Chicken processors caught in cross-fire of US-China trade row

By Rory Harrington

- Last updated on GMT

Related tags: Chicken, International trade

The US chicken processing industry has been caught in the fallout of a high-level trade dispute between Washington and Beijing that could damage its exports to China, a major industry body has said.

“We are innocent bystanders being put in the cross-fire,”​ Richard L Lobb of the US National Chicken Council (NCC) told FoodProductionDaily.com.

Potential impact

The NCC was reacting to news that China had launched an investigation into whether US chicken imports were being dumped into the Chinese market. Many analysts believe the move is a tactical one in response to a US decision to impose tariffs on tyres imported from China.

China is a major market for US chicken. In the first seven months of 2009 the US exported 436,544 metric tons of chicken, valued at $376m. In 2008, the chicken trade with China totalled 757,786 metric tons valued at $682m.

“If the Chinese Government really means business on this anti-dumping investigation and imposes a measure like a tariff quota, then it could have an impact,’​” said Lobb.

He added: “Clearly, it is something we would like to see resolved and we are hoping China will back off.
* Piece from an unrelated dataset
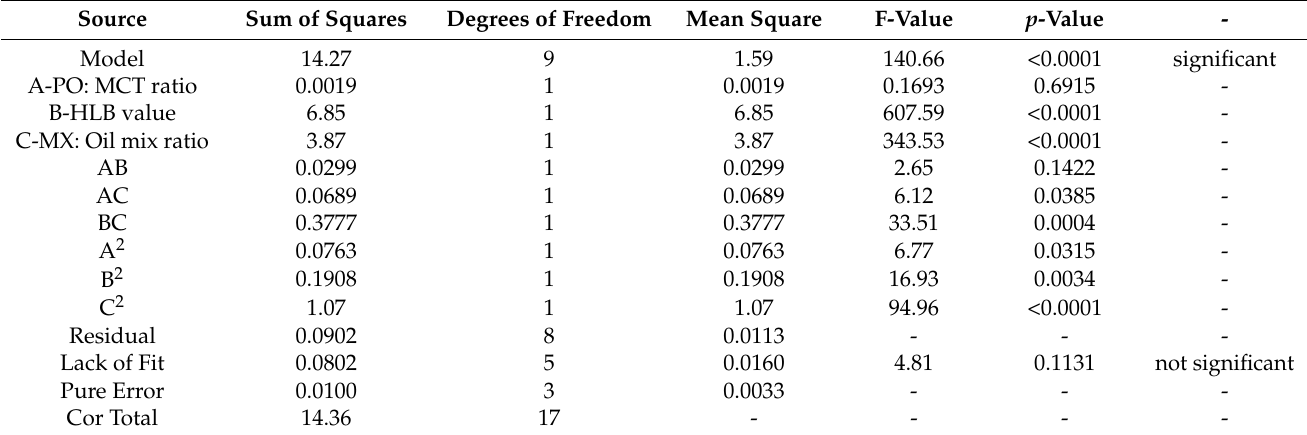
Figure 2. Design plots of the various responses: ( a ) contour plot for particle size, ( b ) response surface plot for particle size, ( c ) contour plot for stability index, ( d ) response surface plot for stability index, ( e ) contour plot for ex vivo J ss , ( f ) response surface plot for ex vivo J ss , ( g ) contour plot for ulcer index, and ( h ) response surface plot for ulcer index. Table 7. ANOVA data for ex vivo J ss in various experimental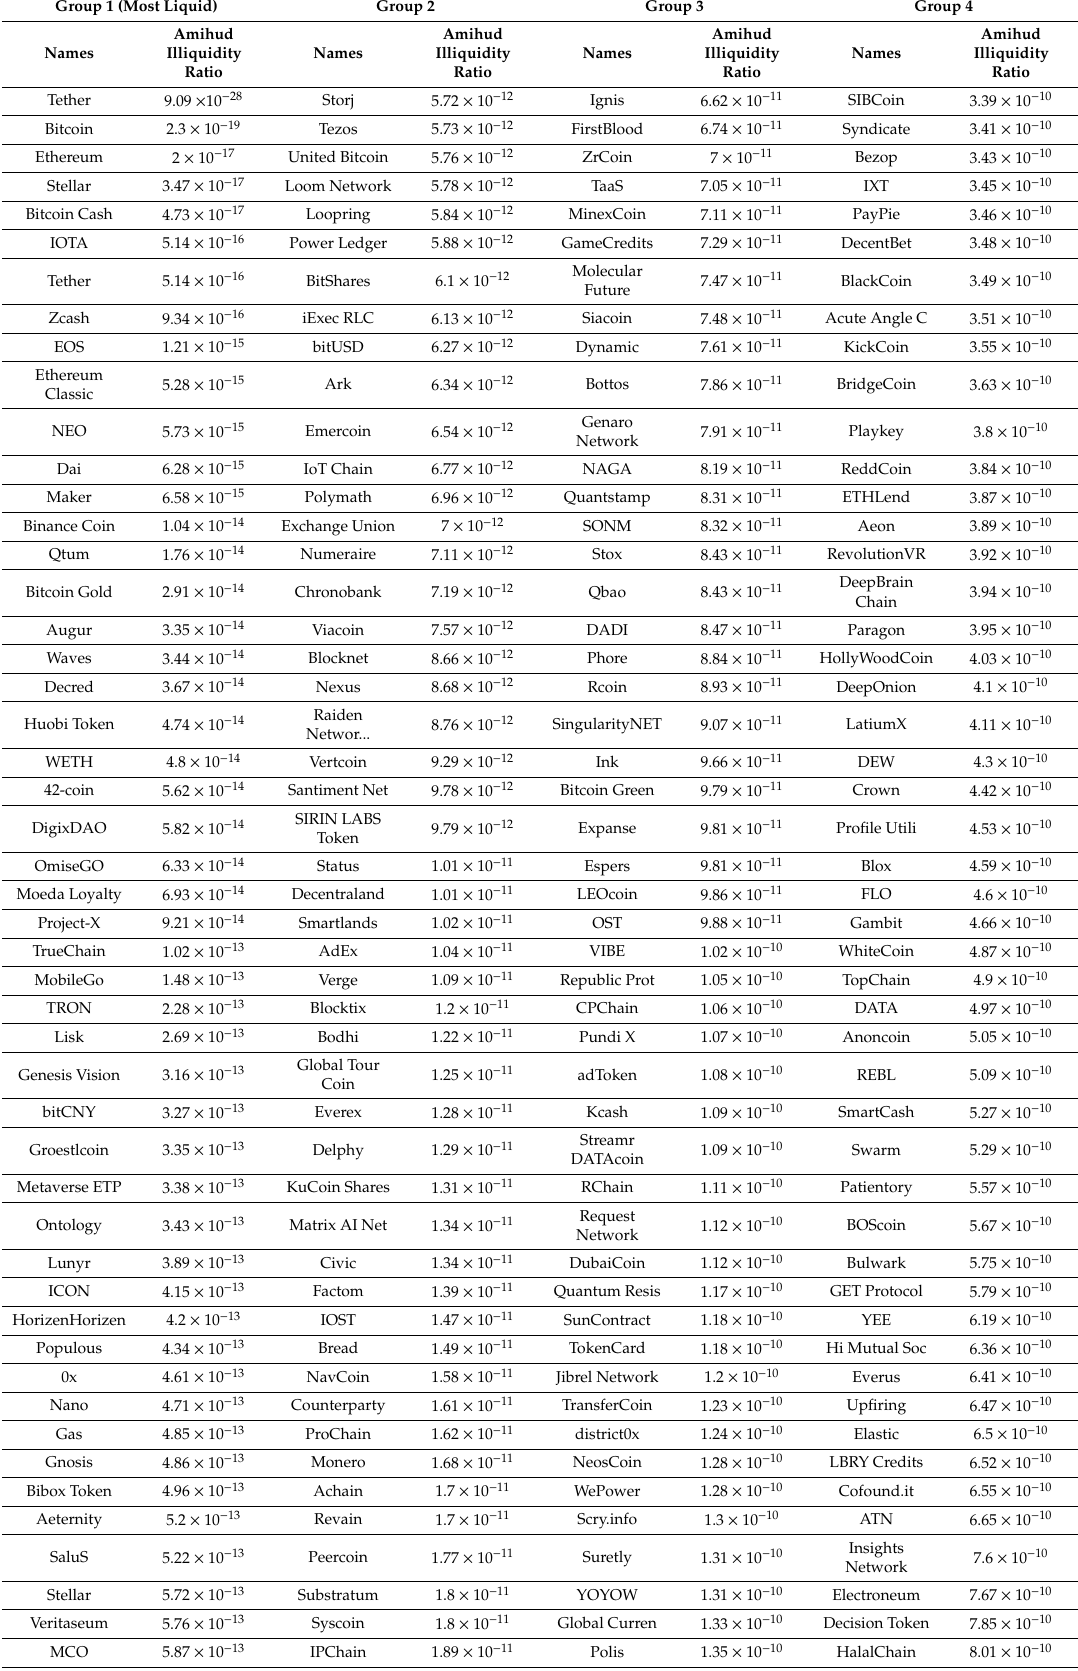
Table 1. Groups of most liquid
China has really played by the rules since export markets were opened up eight or nine years ago – it would be unfortunate to see it get messed up by political considerations.”

Dumping denied

The chicken trade association has dismissed the dumping charge and declared the Chinese are seeking to make a point not just about tyres but also over US trade policy on chicken imports from China.
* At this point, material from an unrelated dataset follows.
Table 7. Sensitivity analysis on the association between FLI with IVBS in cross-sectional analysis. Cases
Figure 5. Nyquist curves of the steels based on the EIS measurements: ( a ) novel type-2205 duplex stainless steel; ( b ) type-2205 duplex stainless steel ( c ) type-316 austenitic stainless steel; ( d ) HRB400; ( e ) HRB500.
“Charges of dumping of poultry products are completely unjustified,”​ said an NCC statement.

It added: “Our companies engage in normal trade with China, not dumping. We believe chicken is being targeted by the Chinese because of the concerns they have expressed over the provision in the US appropriations act that prohibits the U.S. Department of Agriculture from determining China's ability to ship fully cooked poultry products to the United States."

NCC members rely heavily on the Chinese market for most of their exports of chicken paws – which make up around 50 per cent of almost $700m chicken trade to China. Without this market, US chicken producers and processors would be forced to sell these products to renderers at a fraction of the price.

"If we weren't selling them to China for 60 to 80 cents, we would be selling them in the US for rendering purposes for pennies on the pound. Obviously we are not dumping,"​ said Jim Sumner, president of the US Poultry and Egg Export Council.

Bottom line

Disruption to chicken paw trade would hit US chicken processors’ bottom line, Lobb confirmed.

In trade terms dumping means selling a product at below market price to either win market share or off-load excess inventory.

Poultry analyst Paul Aho said: "For paws (chicken feet), we sell them at way above market prices, because here they are worthless. So, it is the total opposite of dumping."

China is also a big market for US chicken leg quarters. US consumers prefer white to dark meat, explained Lobb and therefore the trade in legs is also important for NCC members.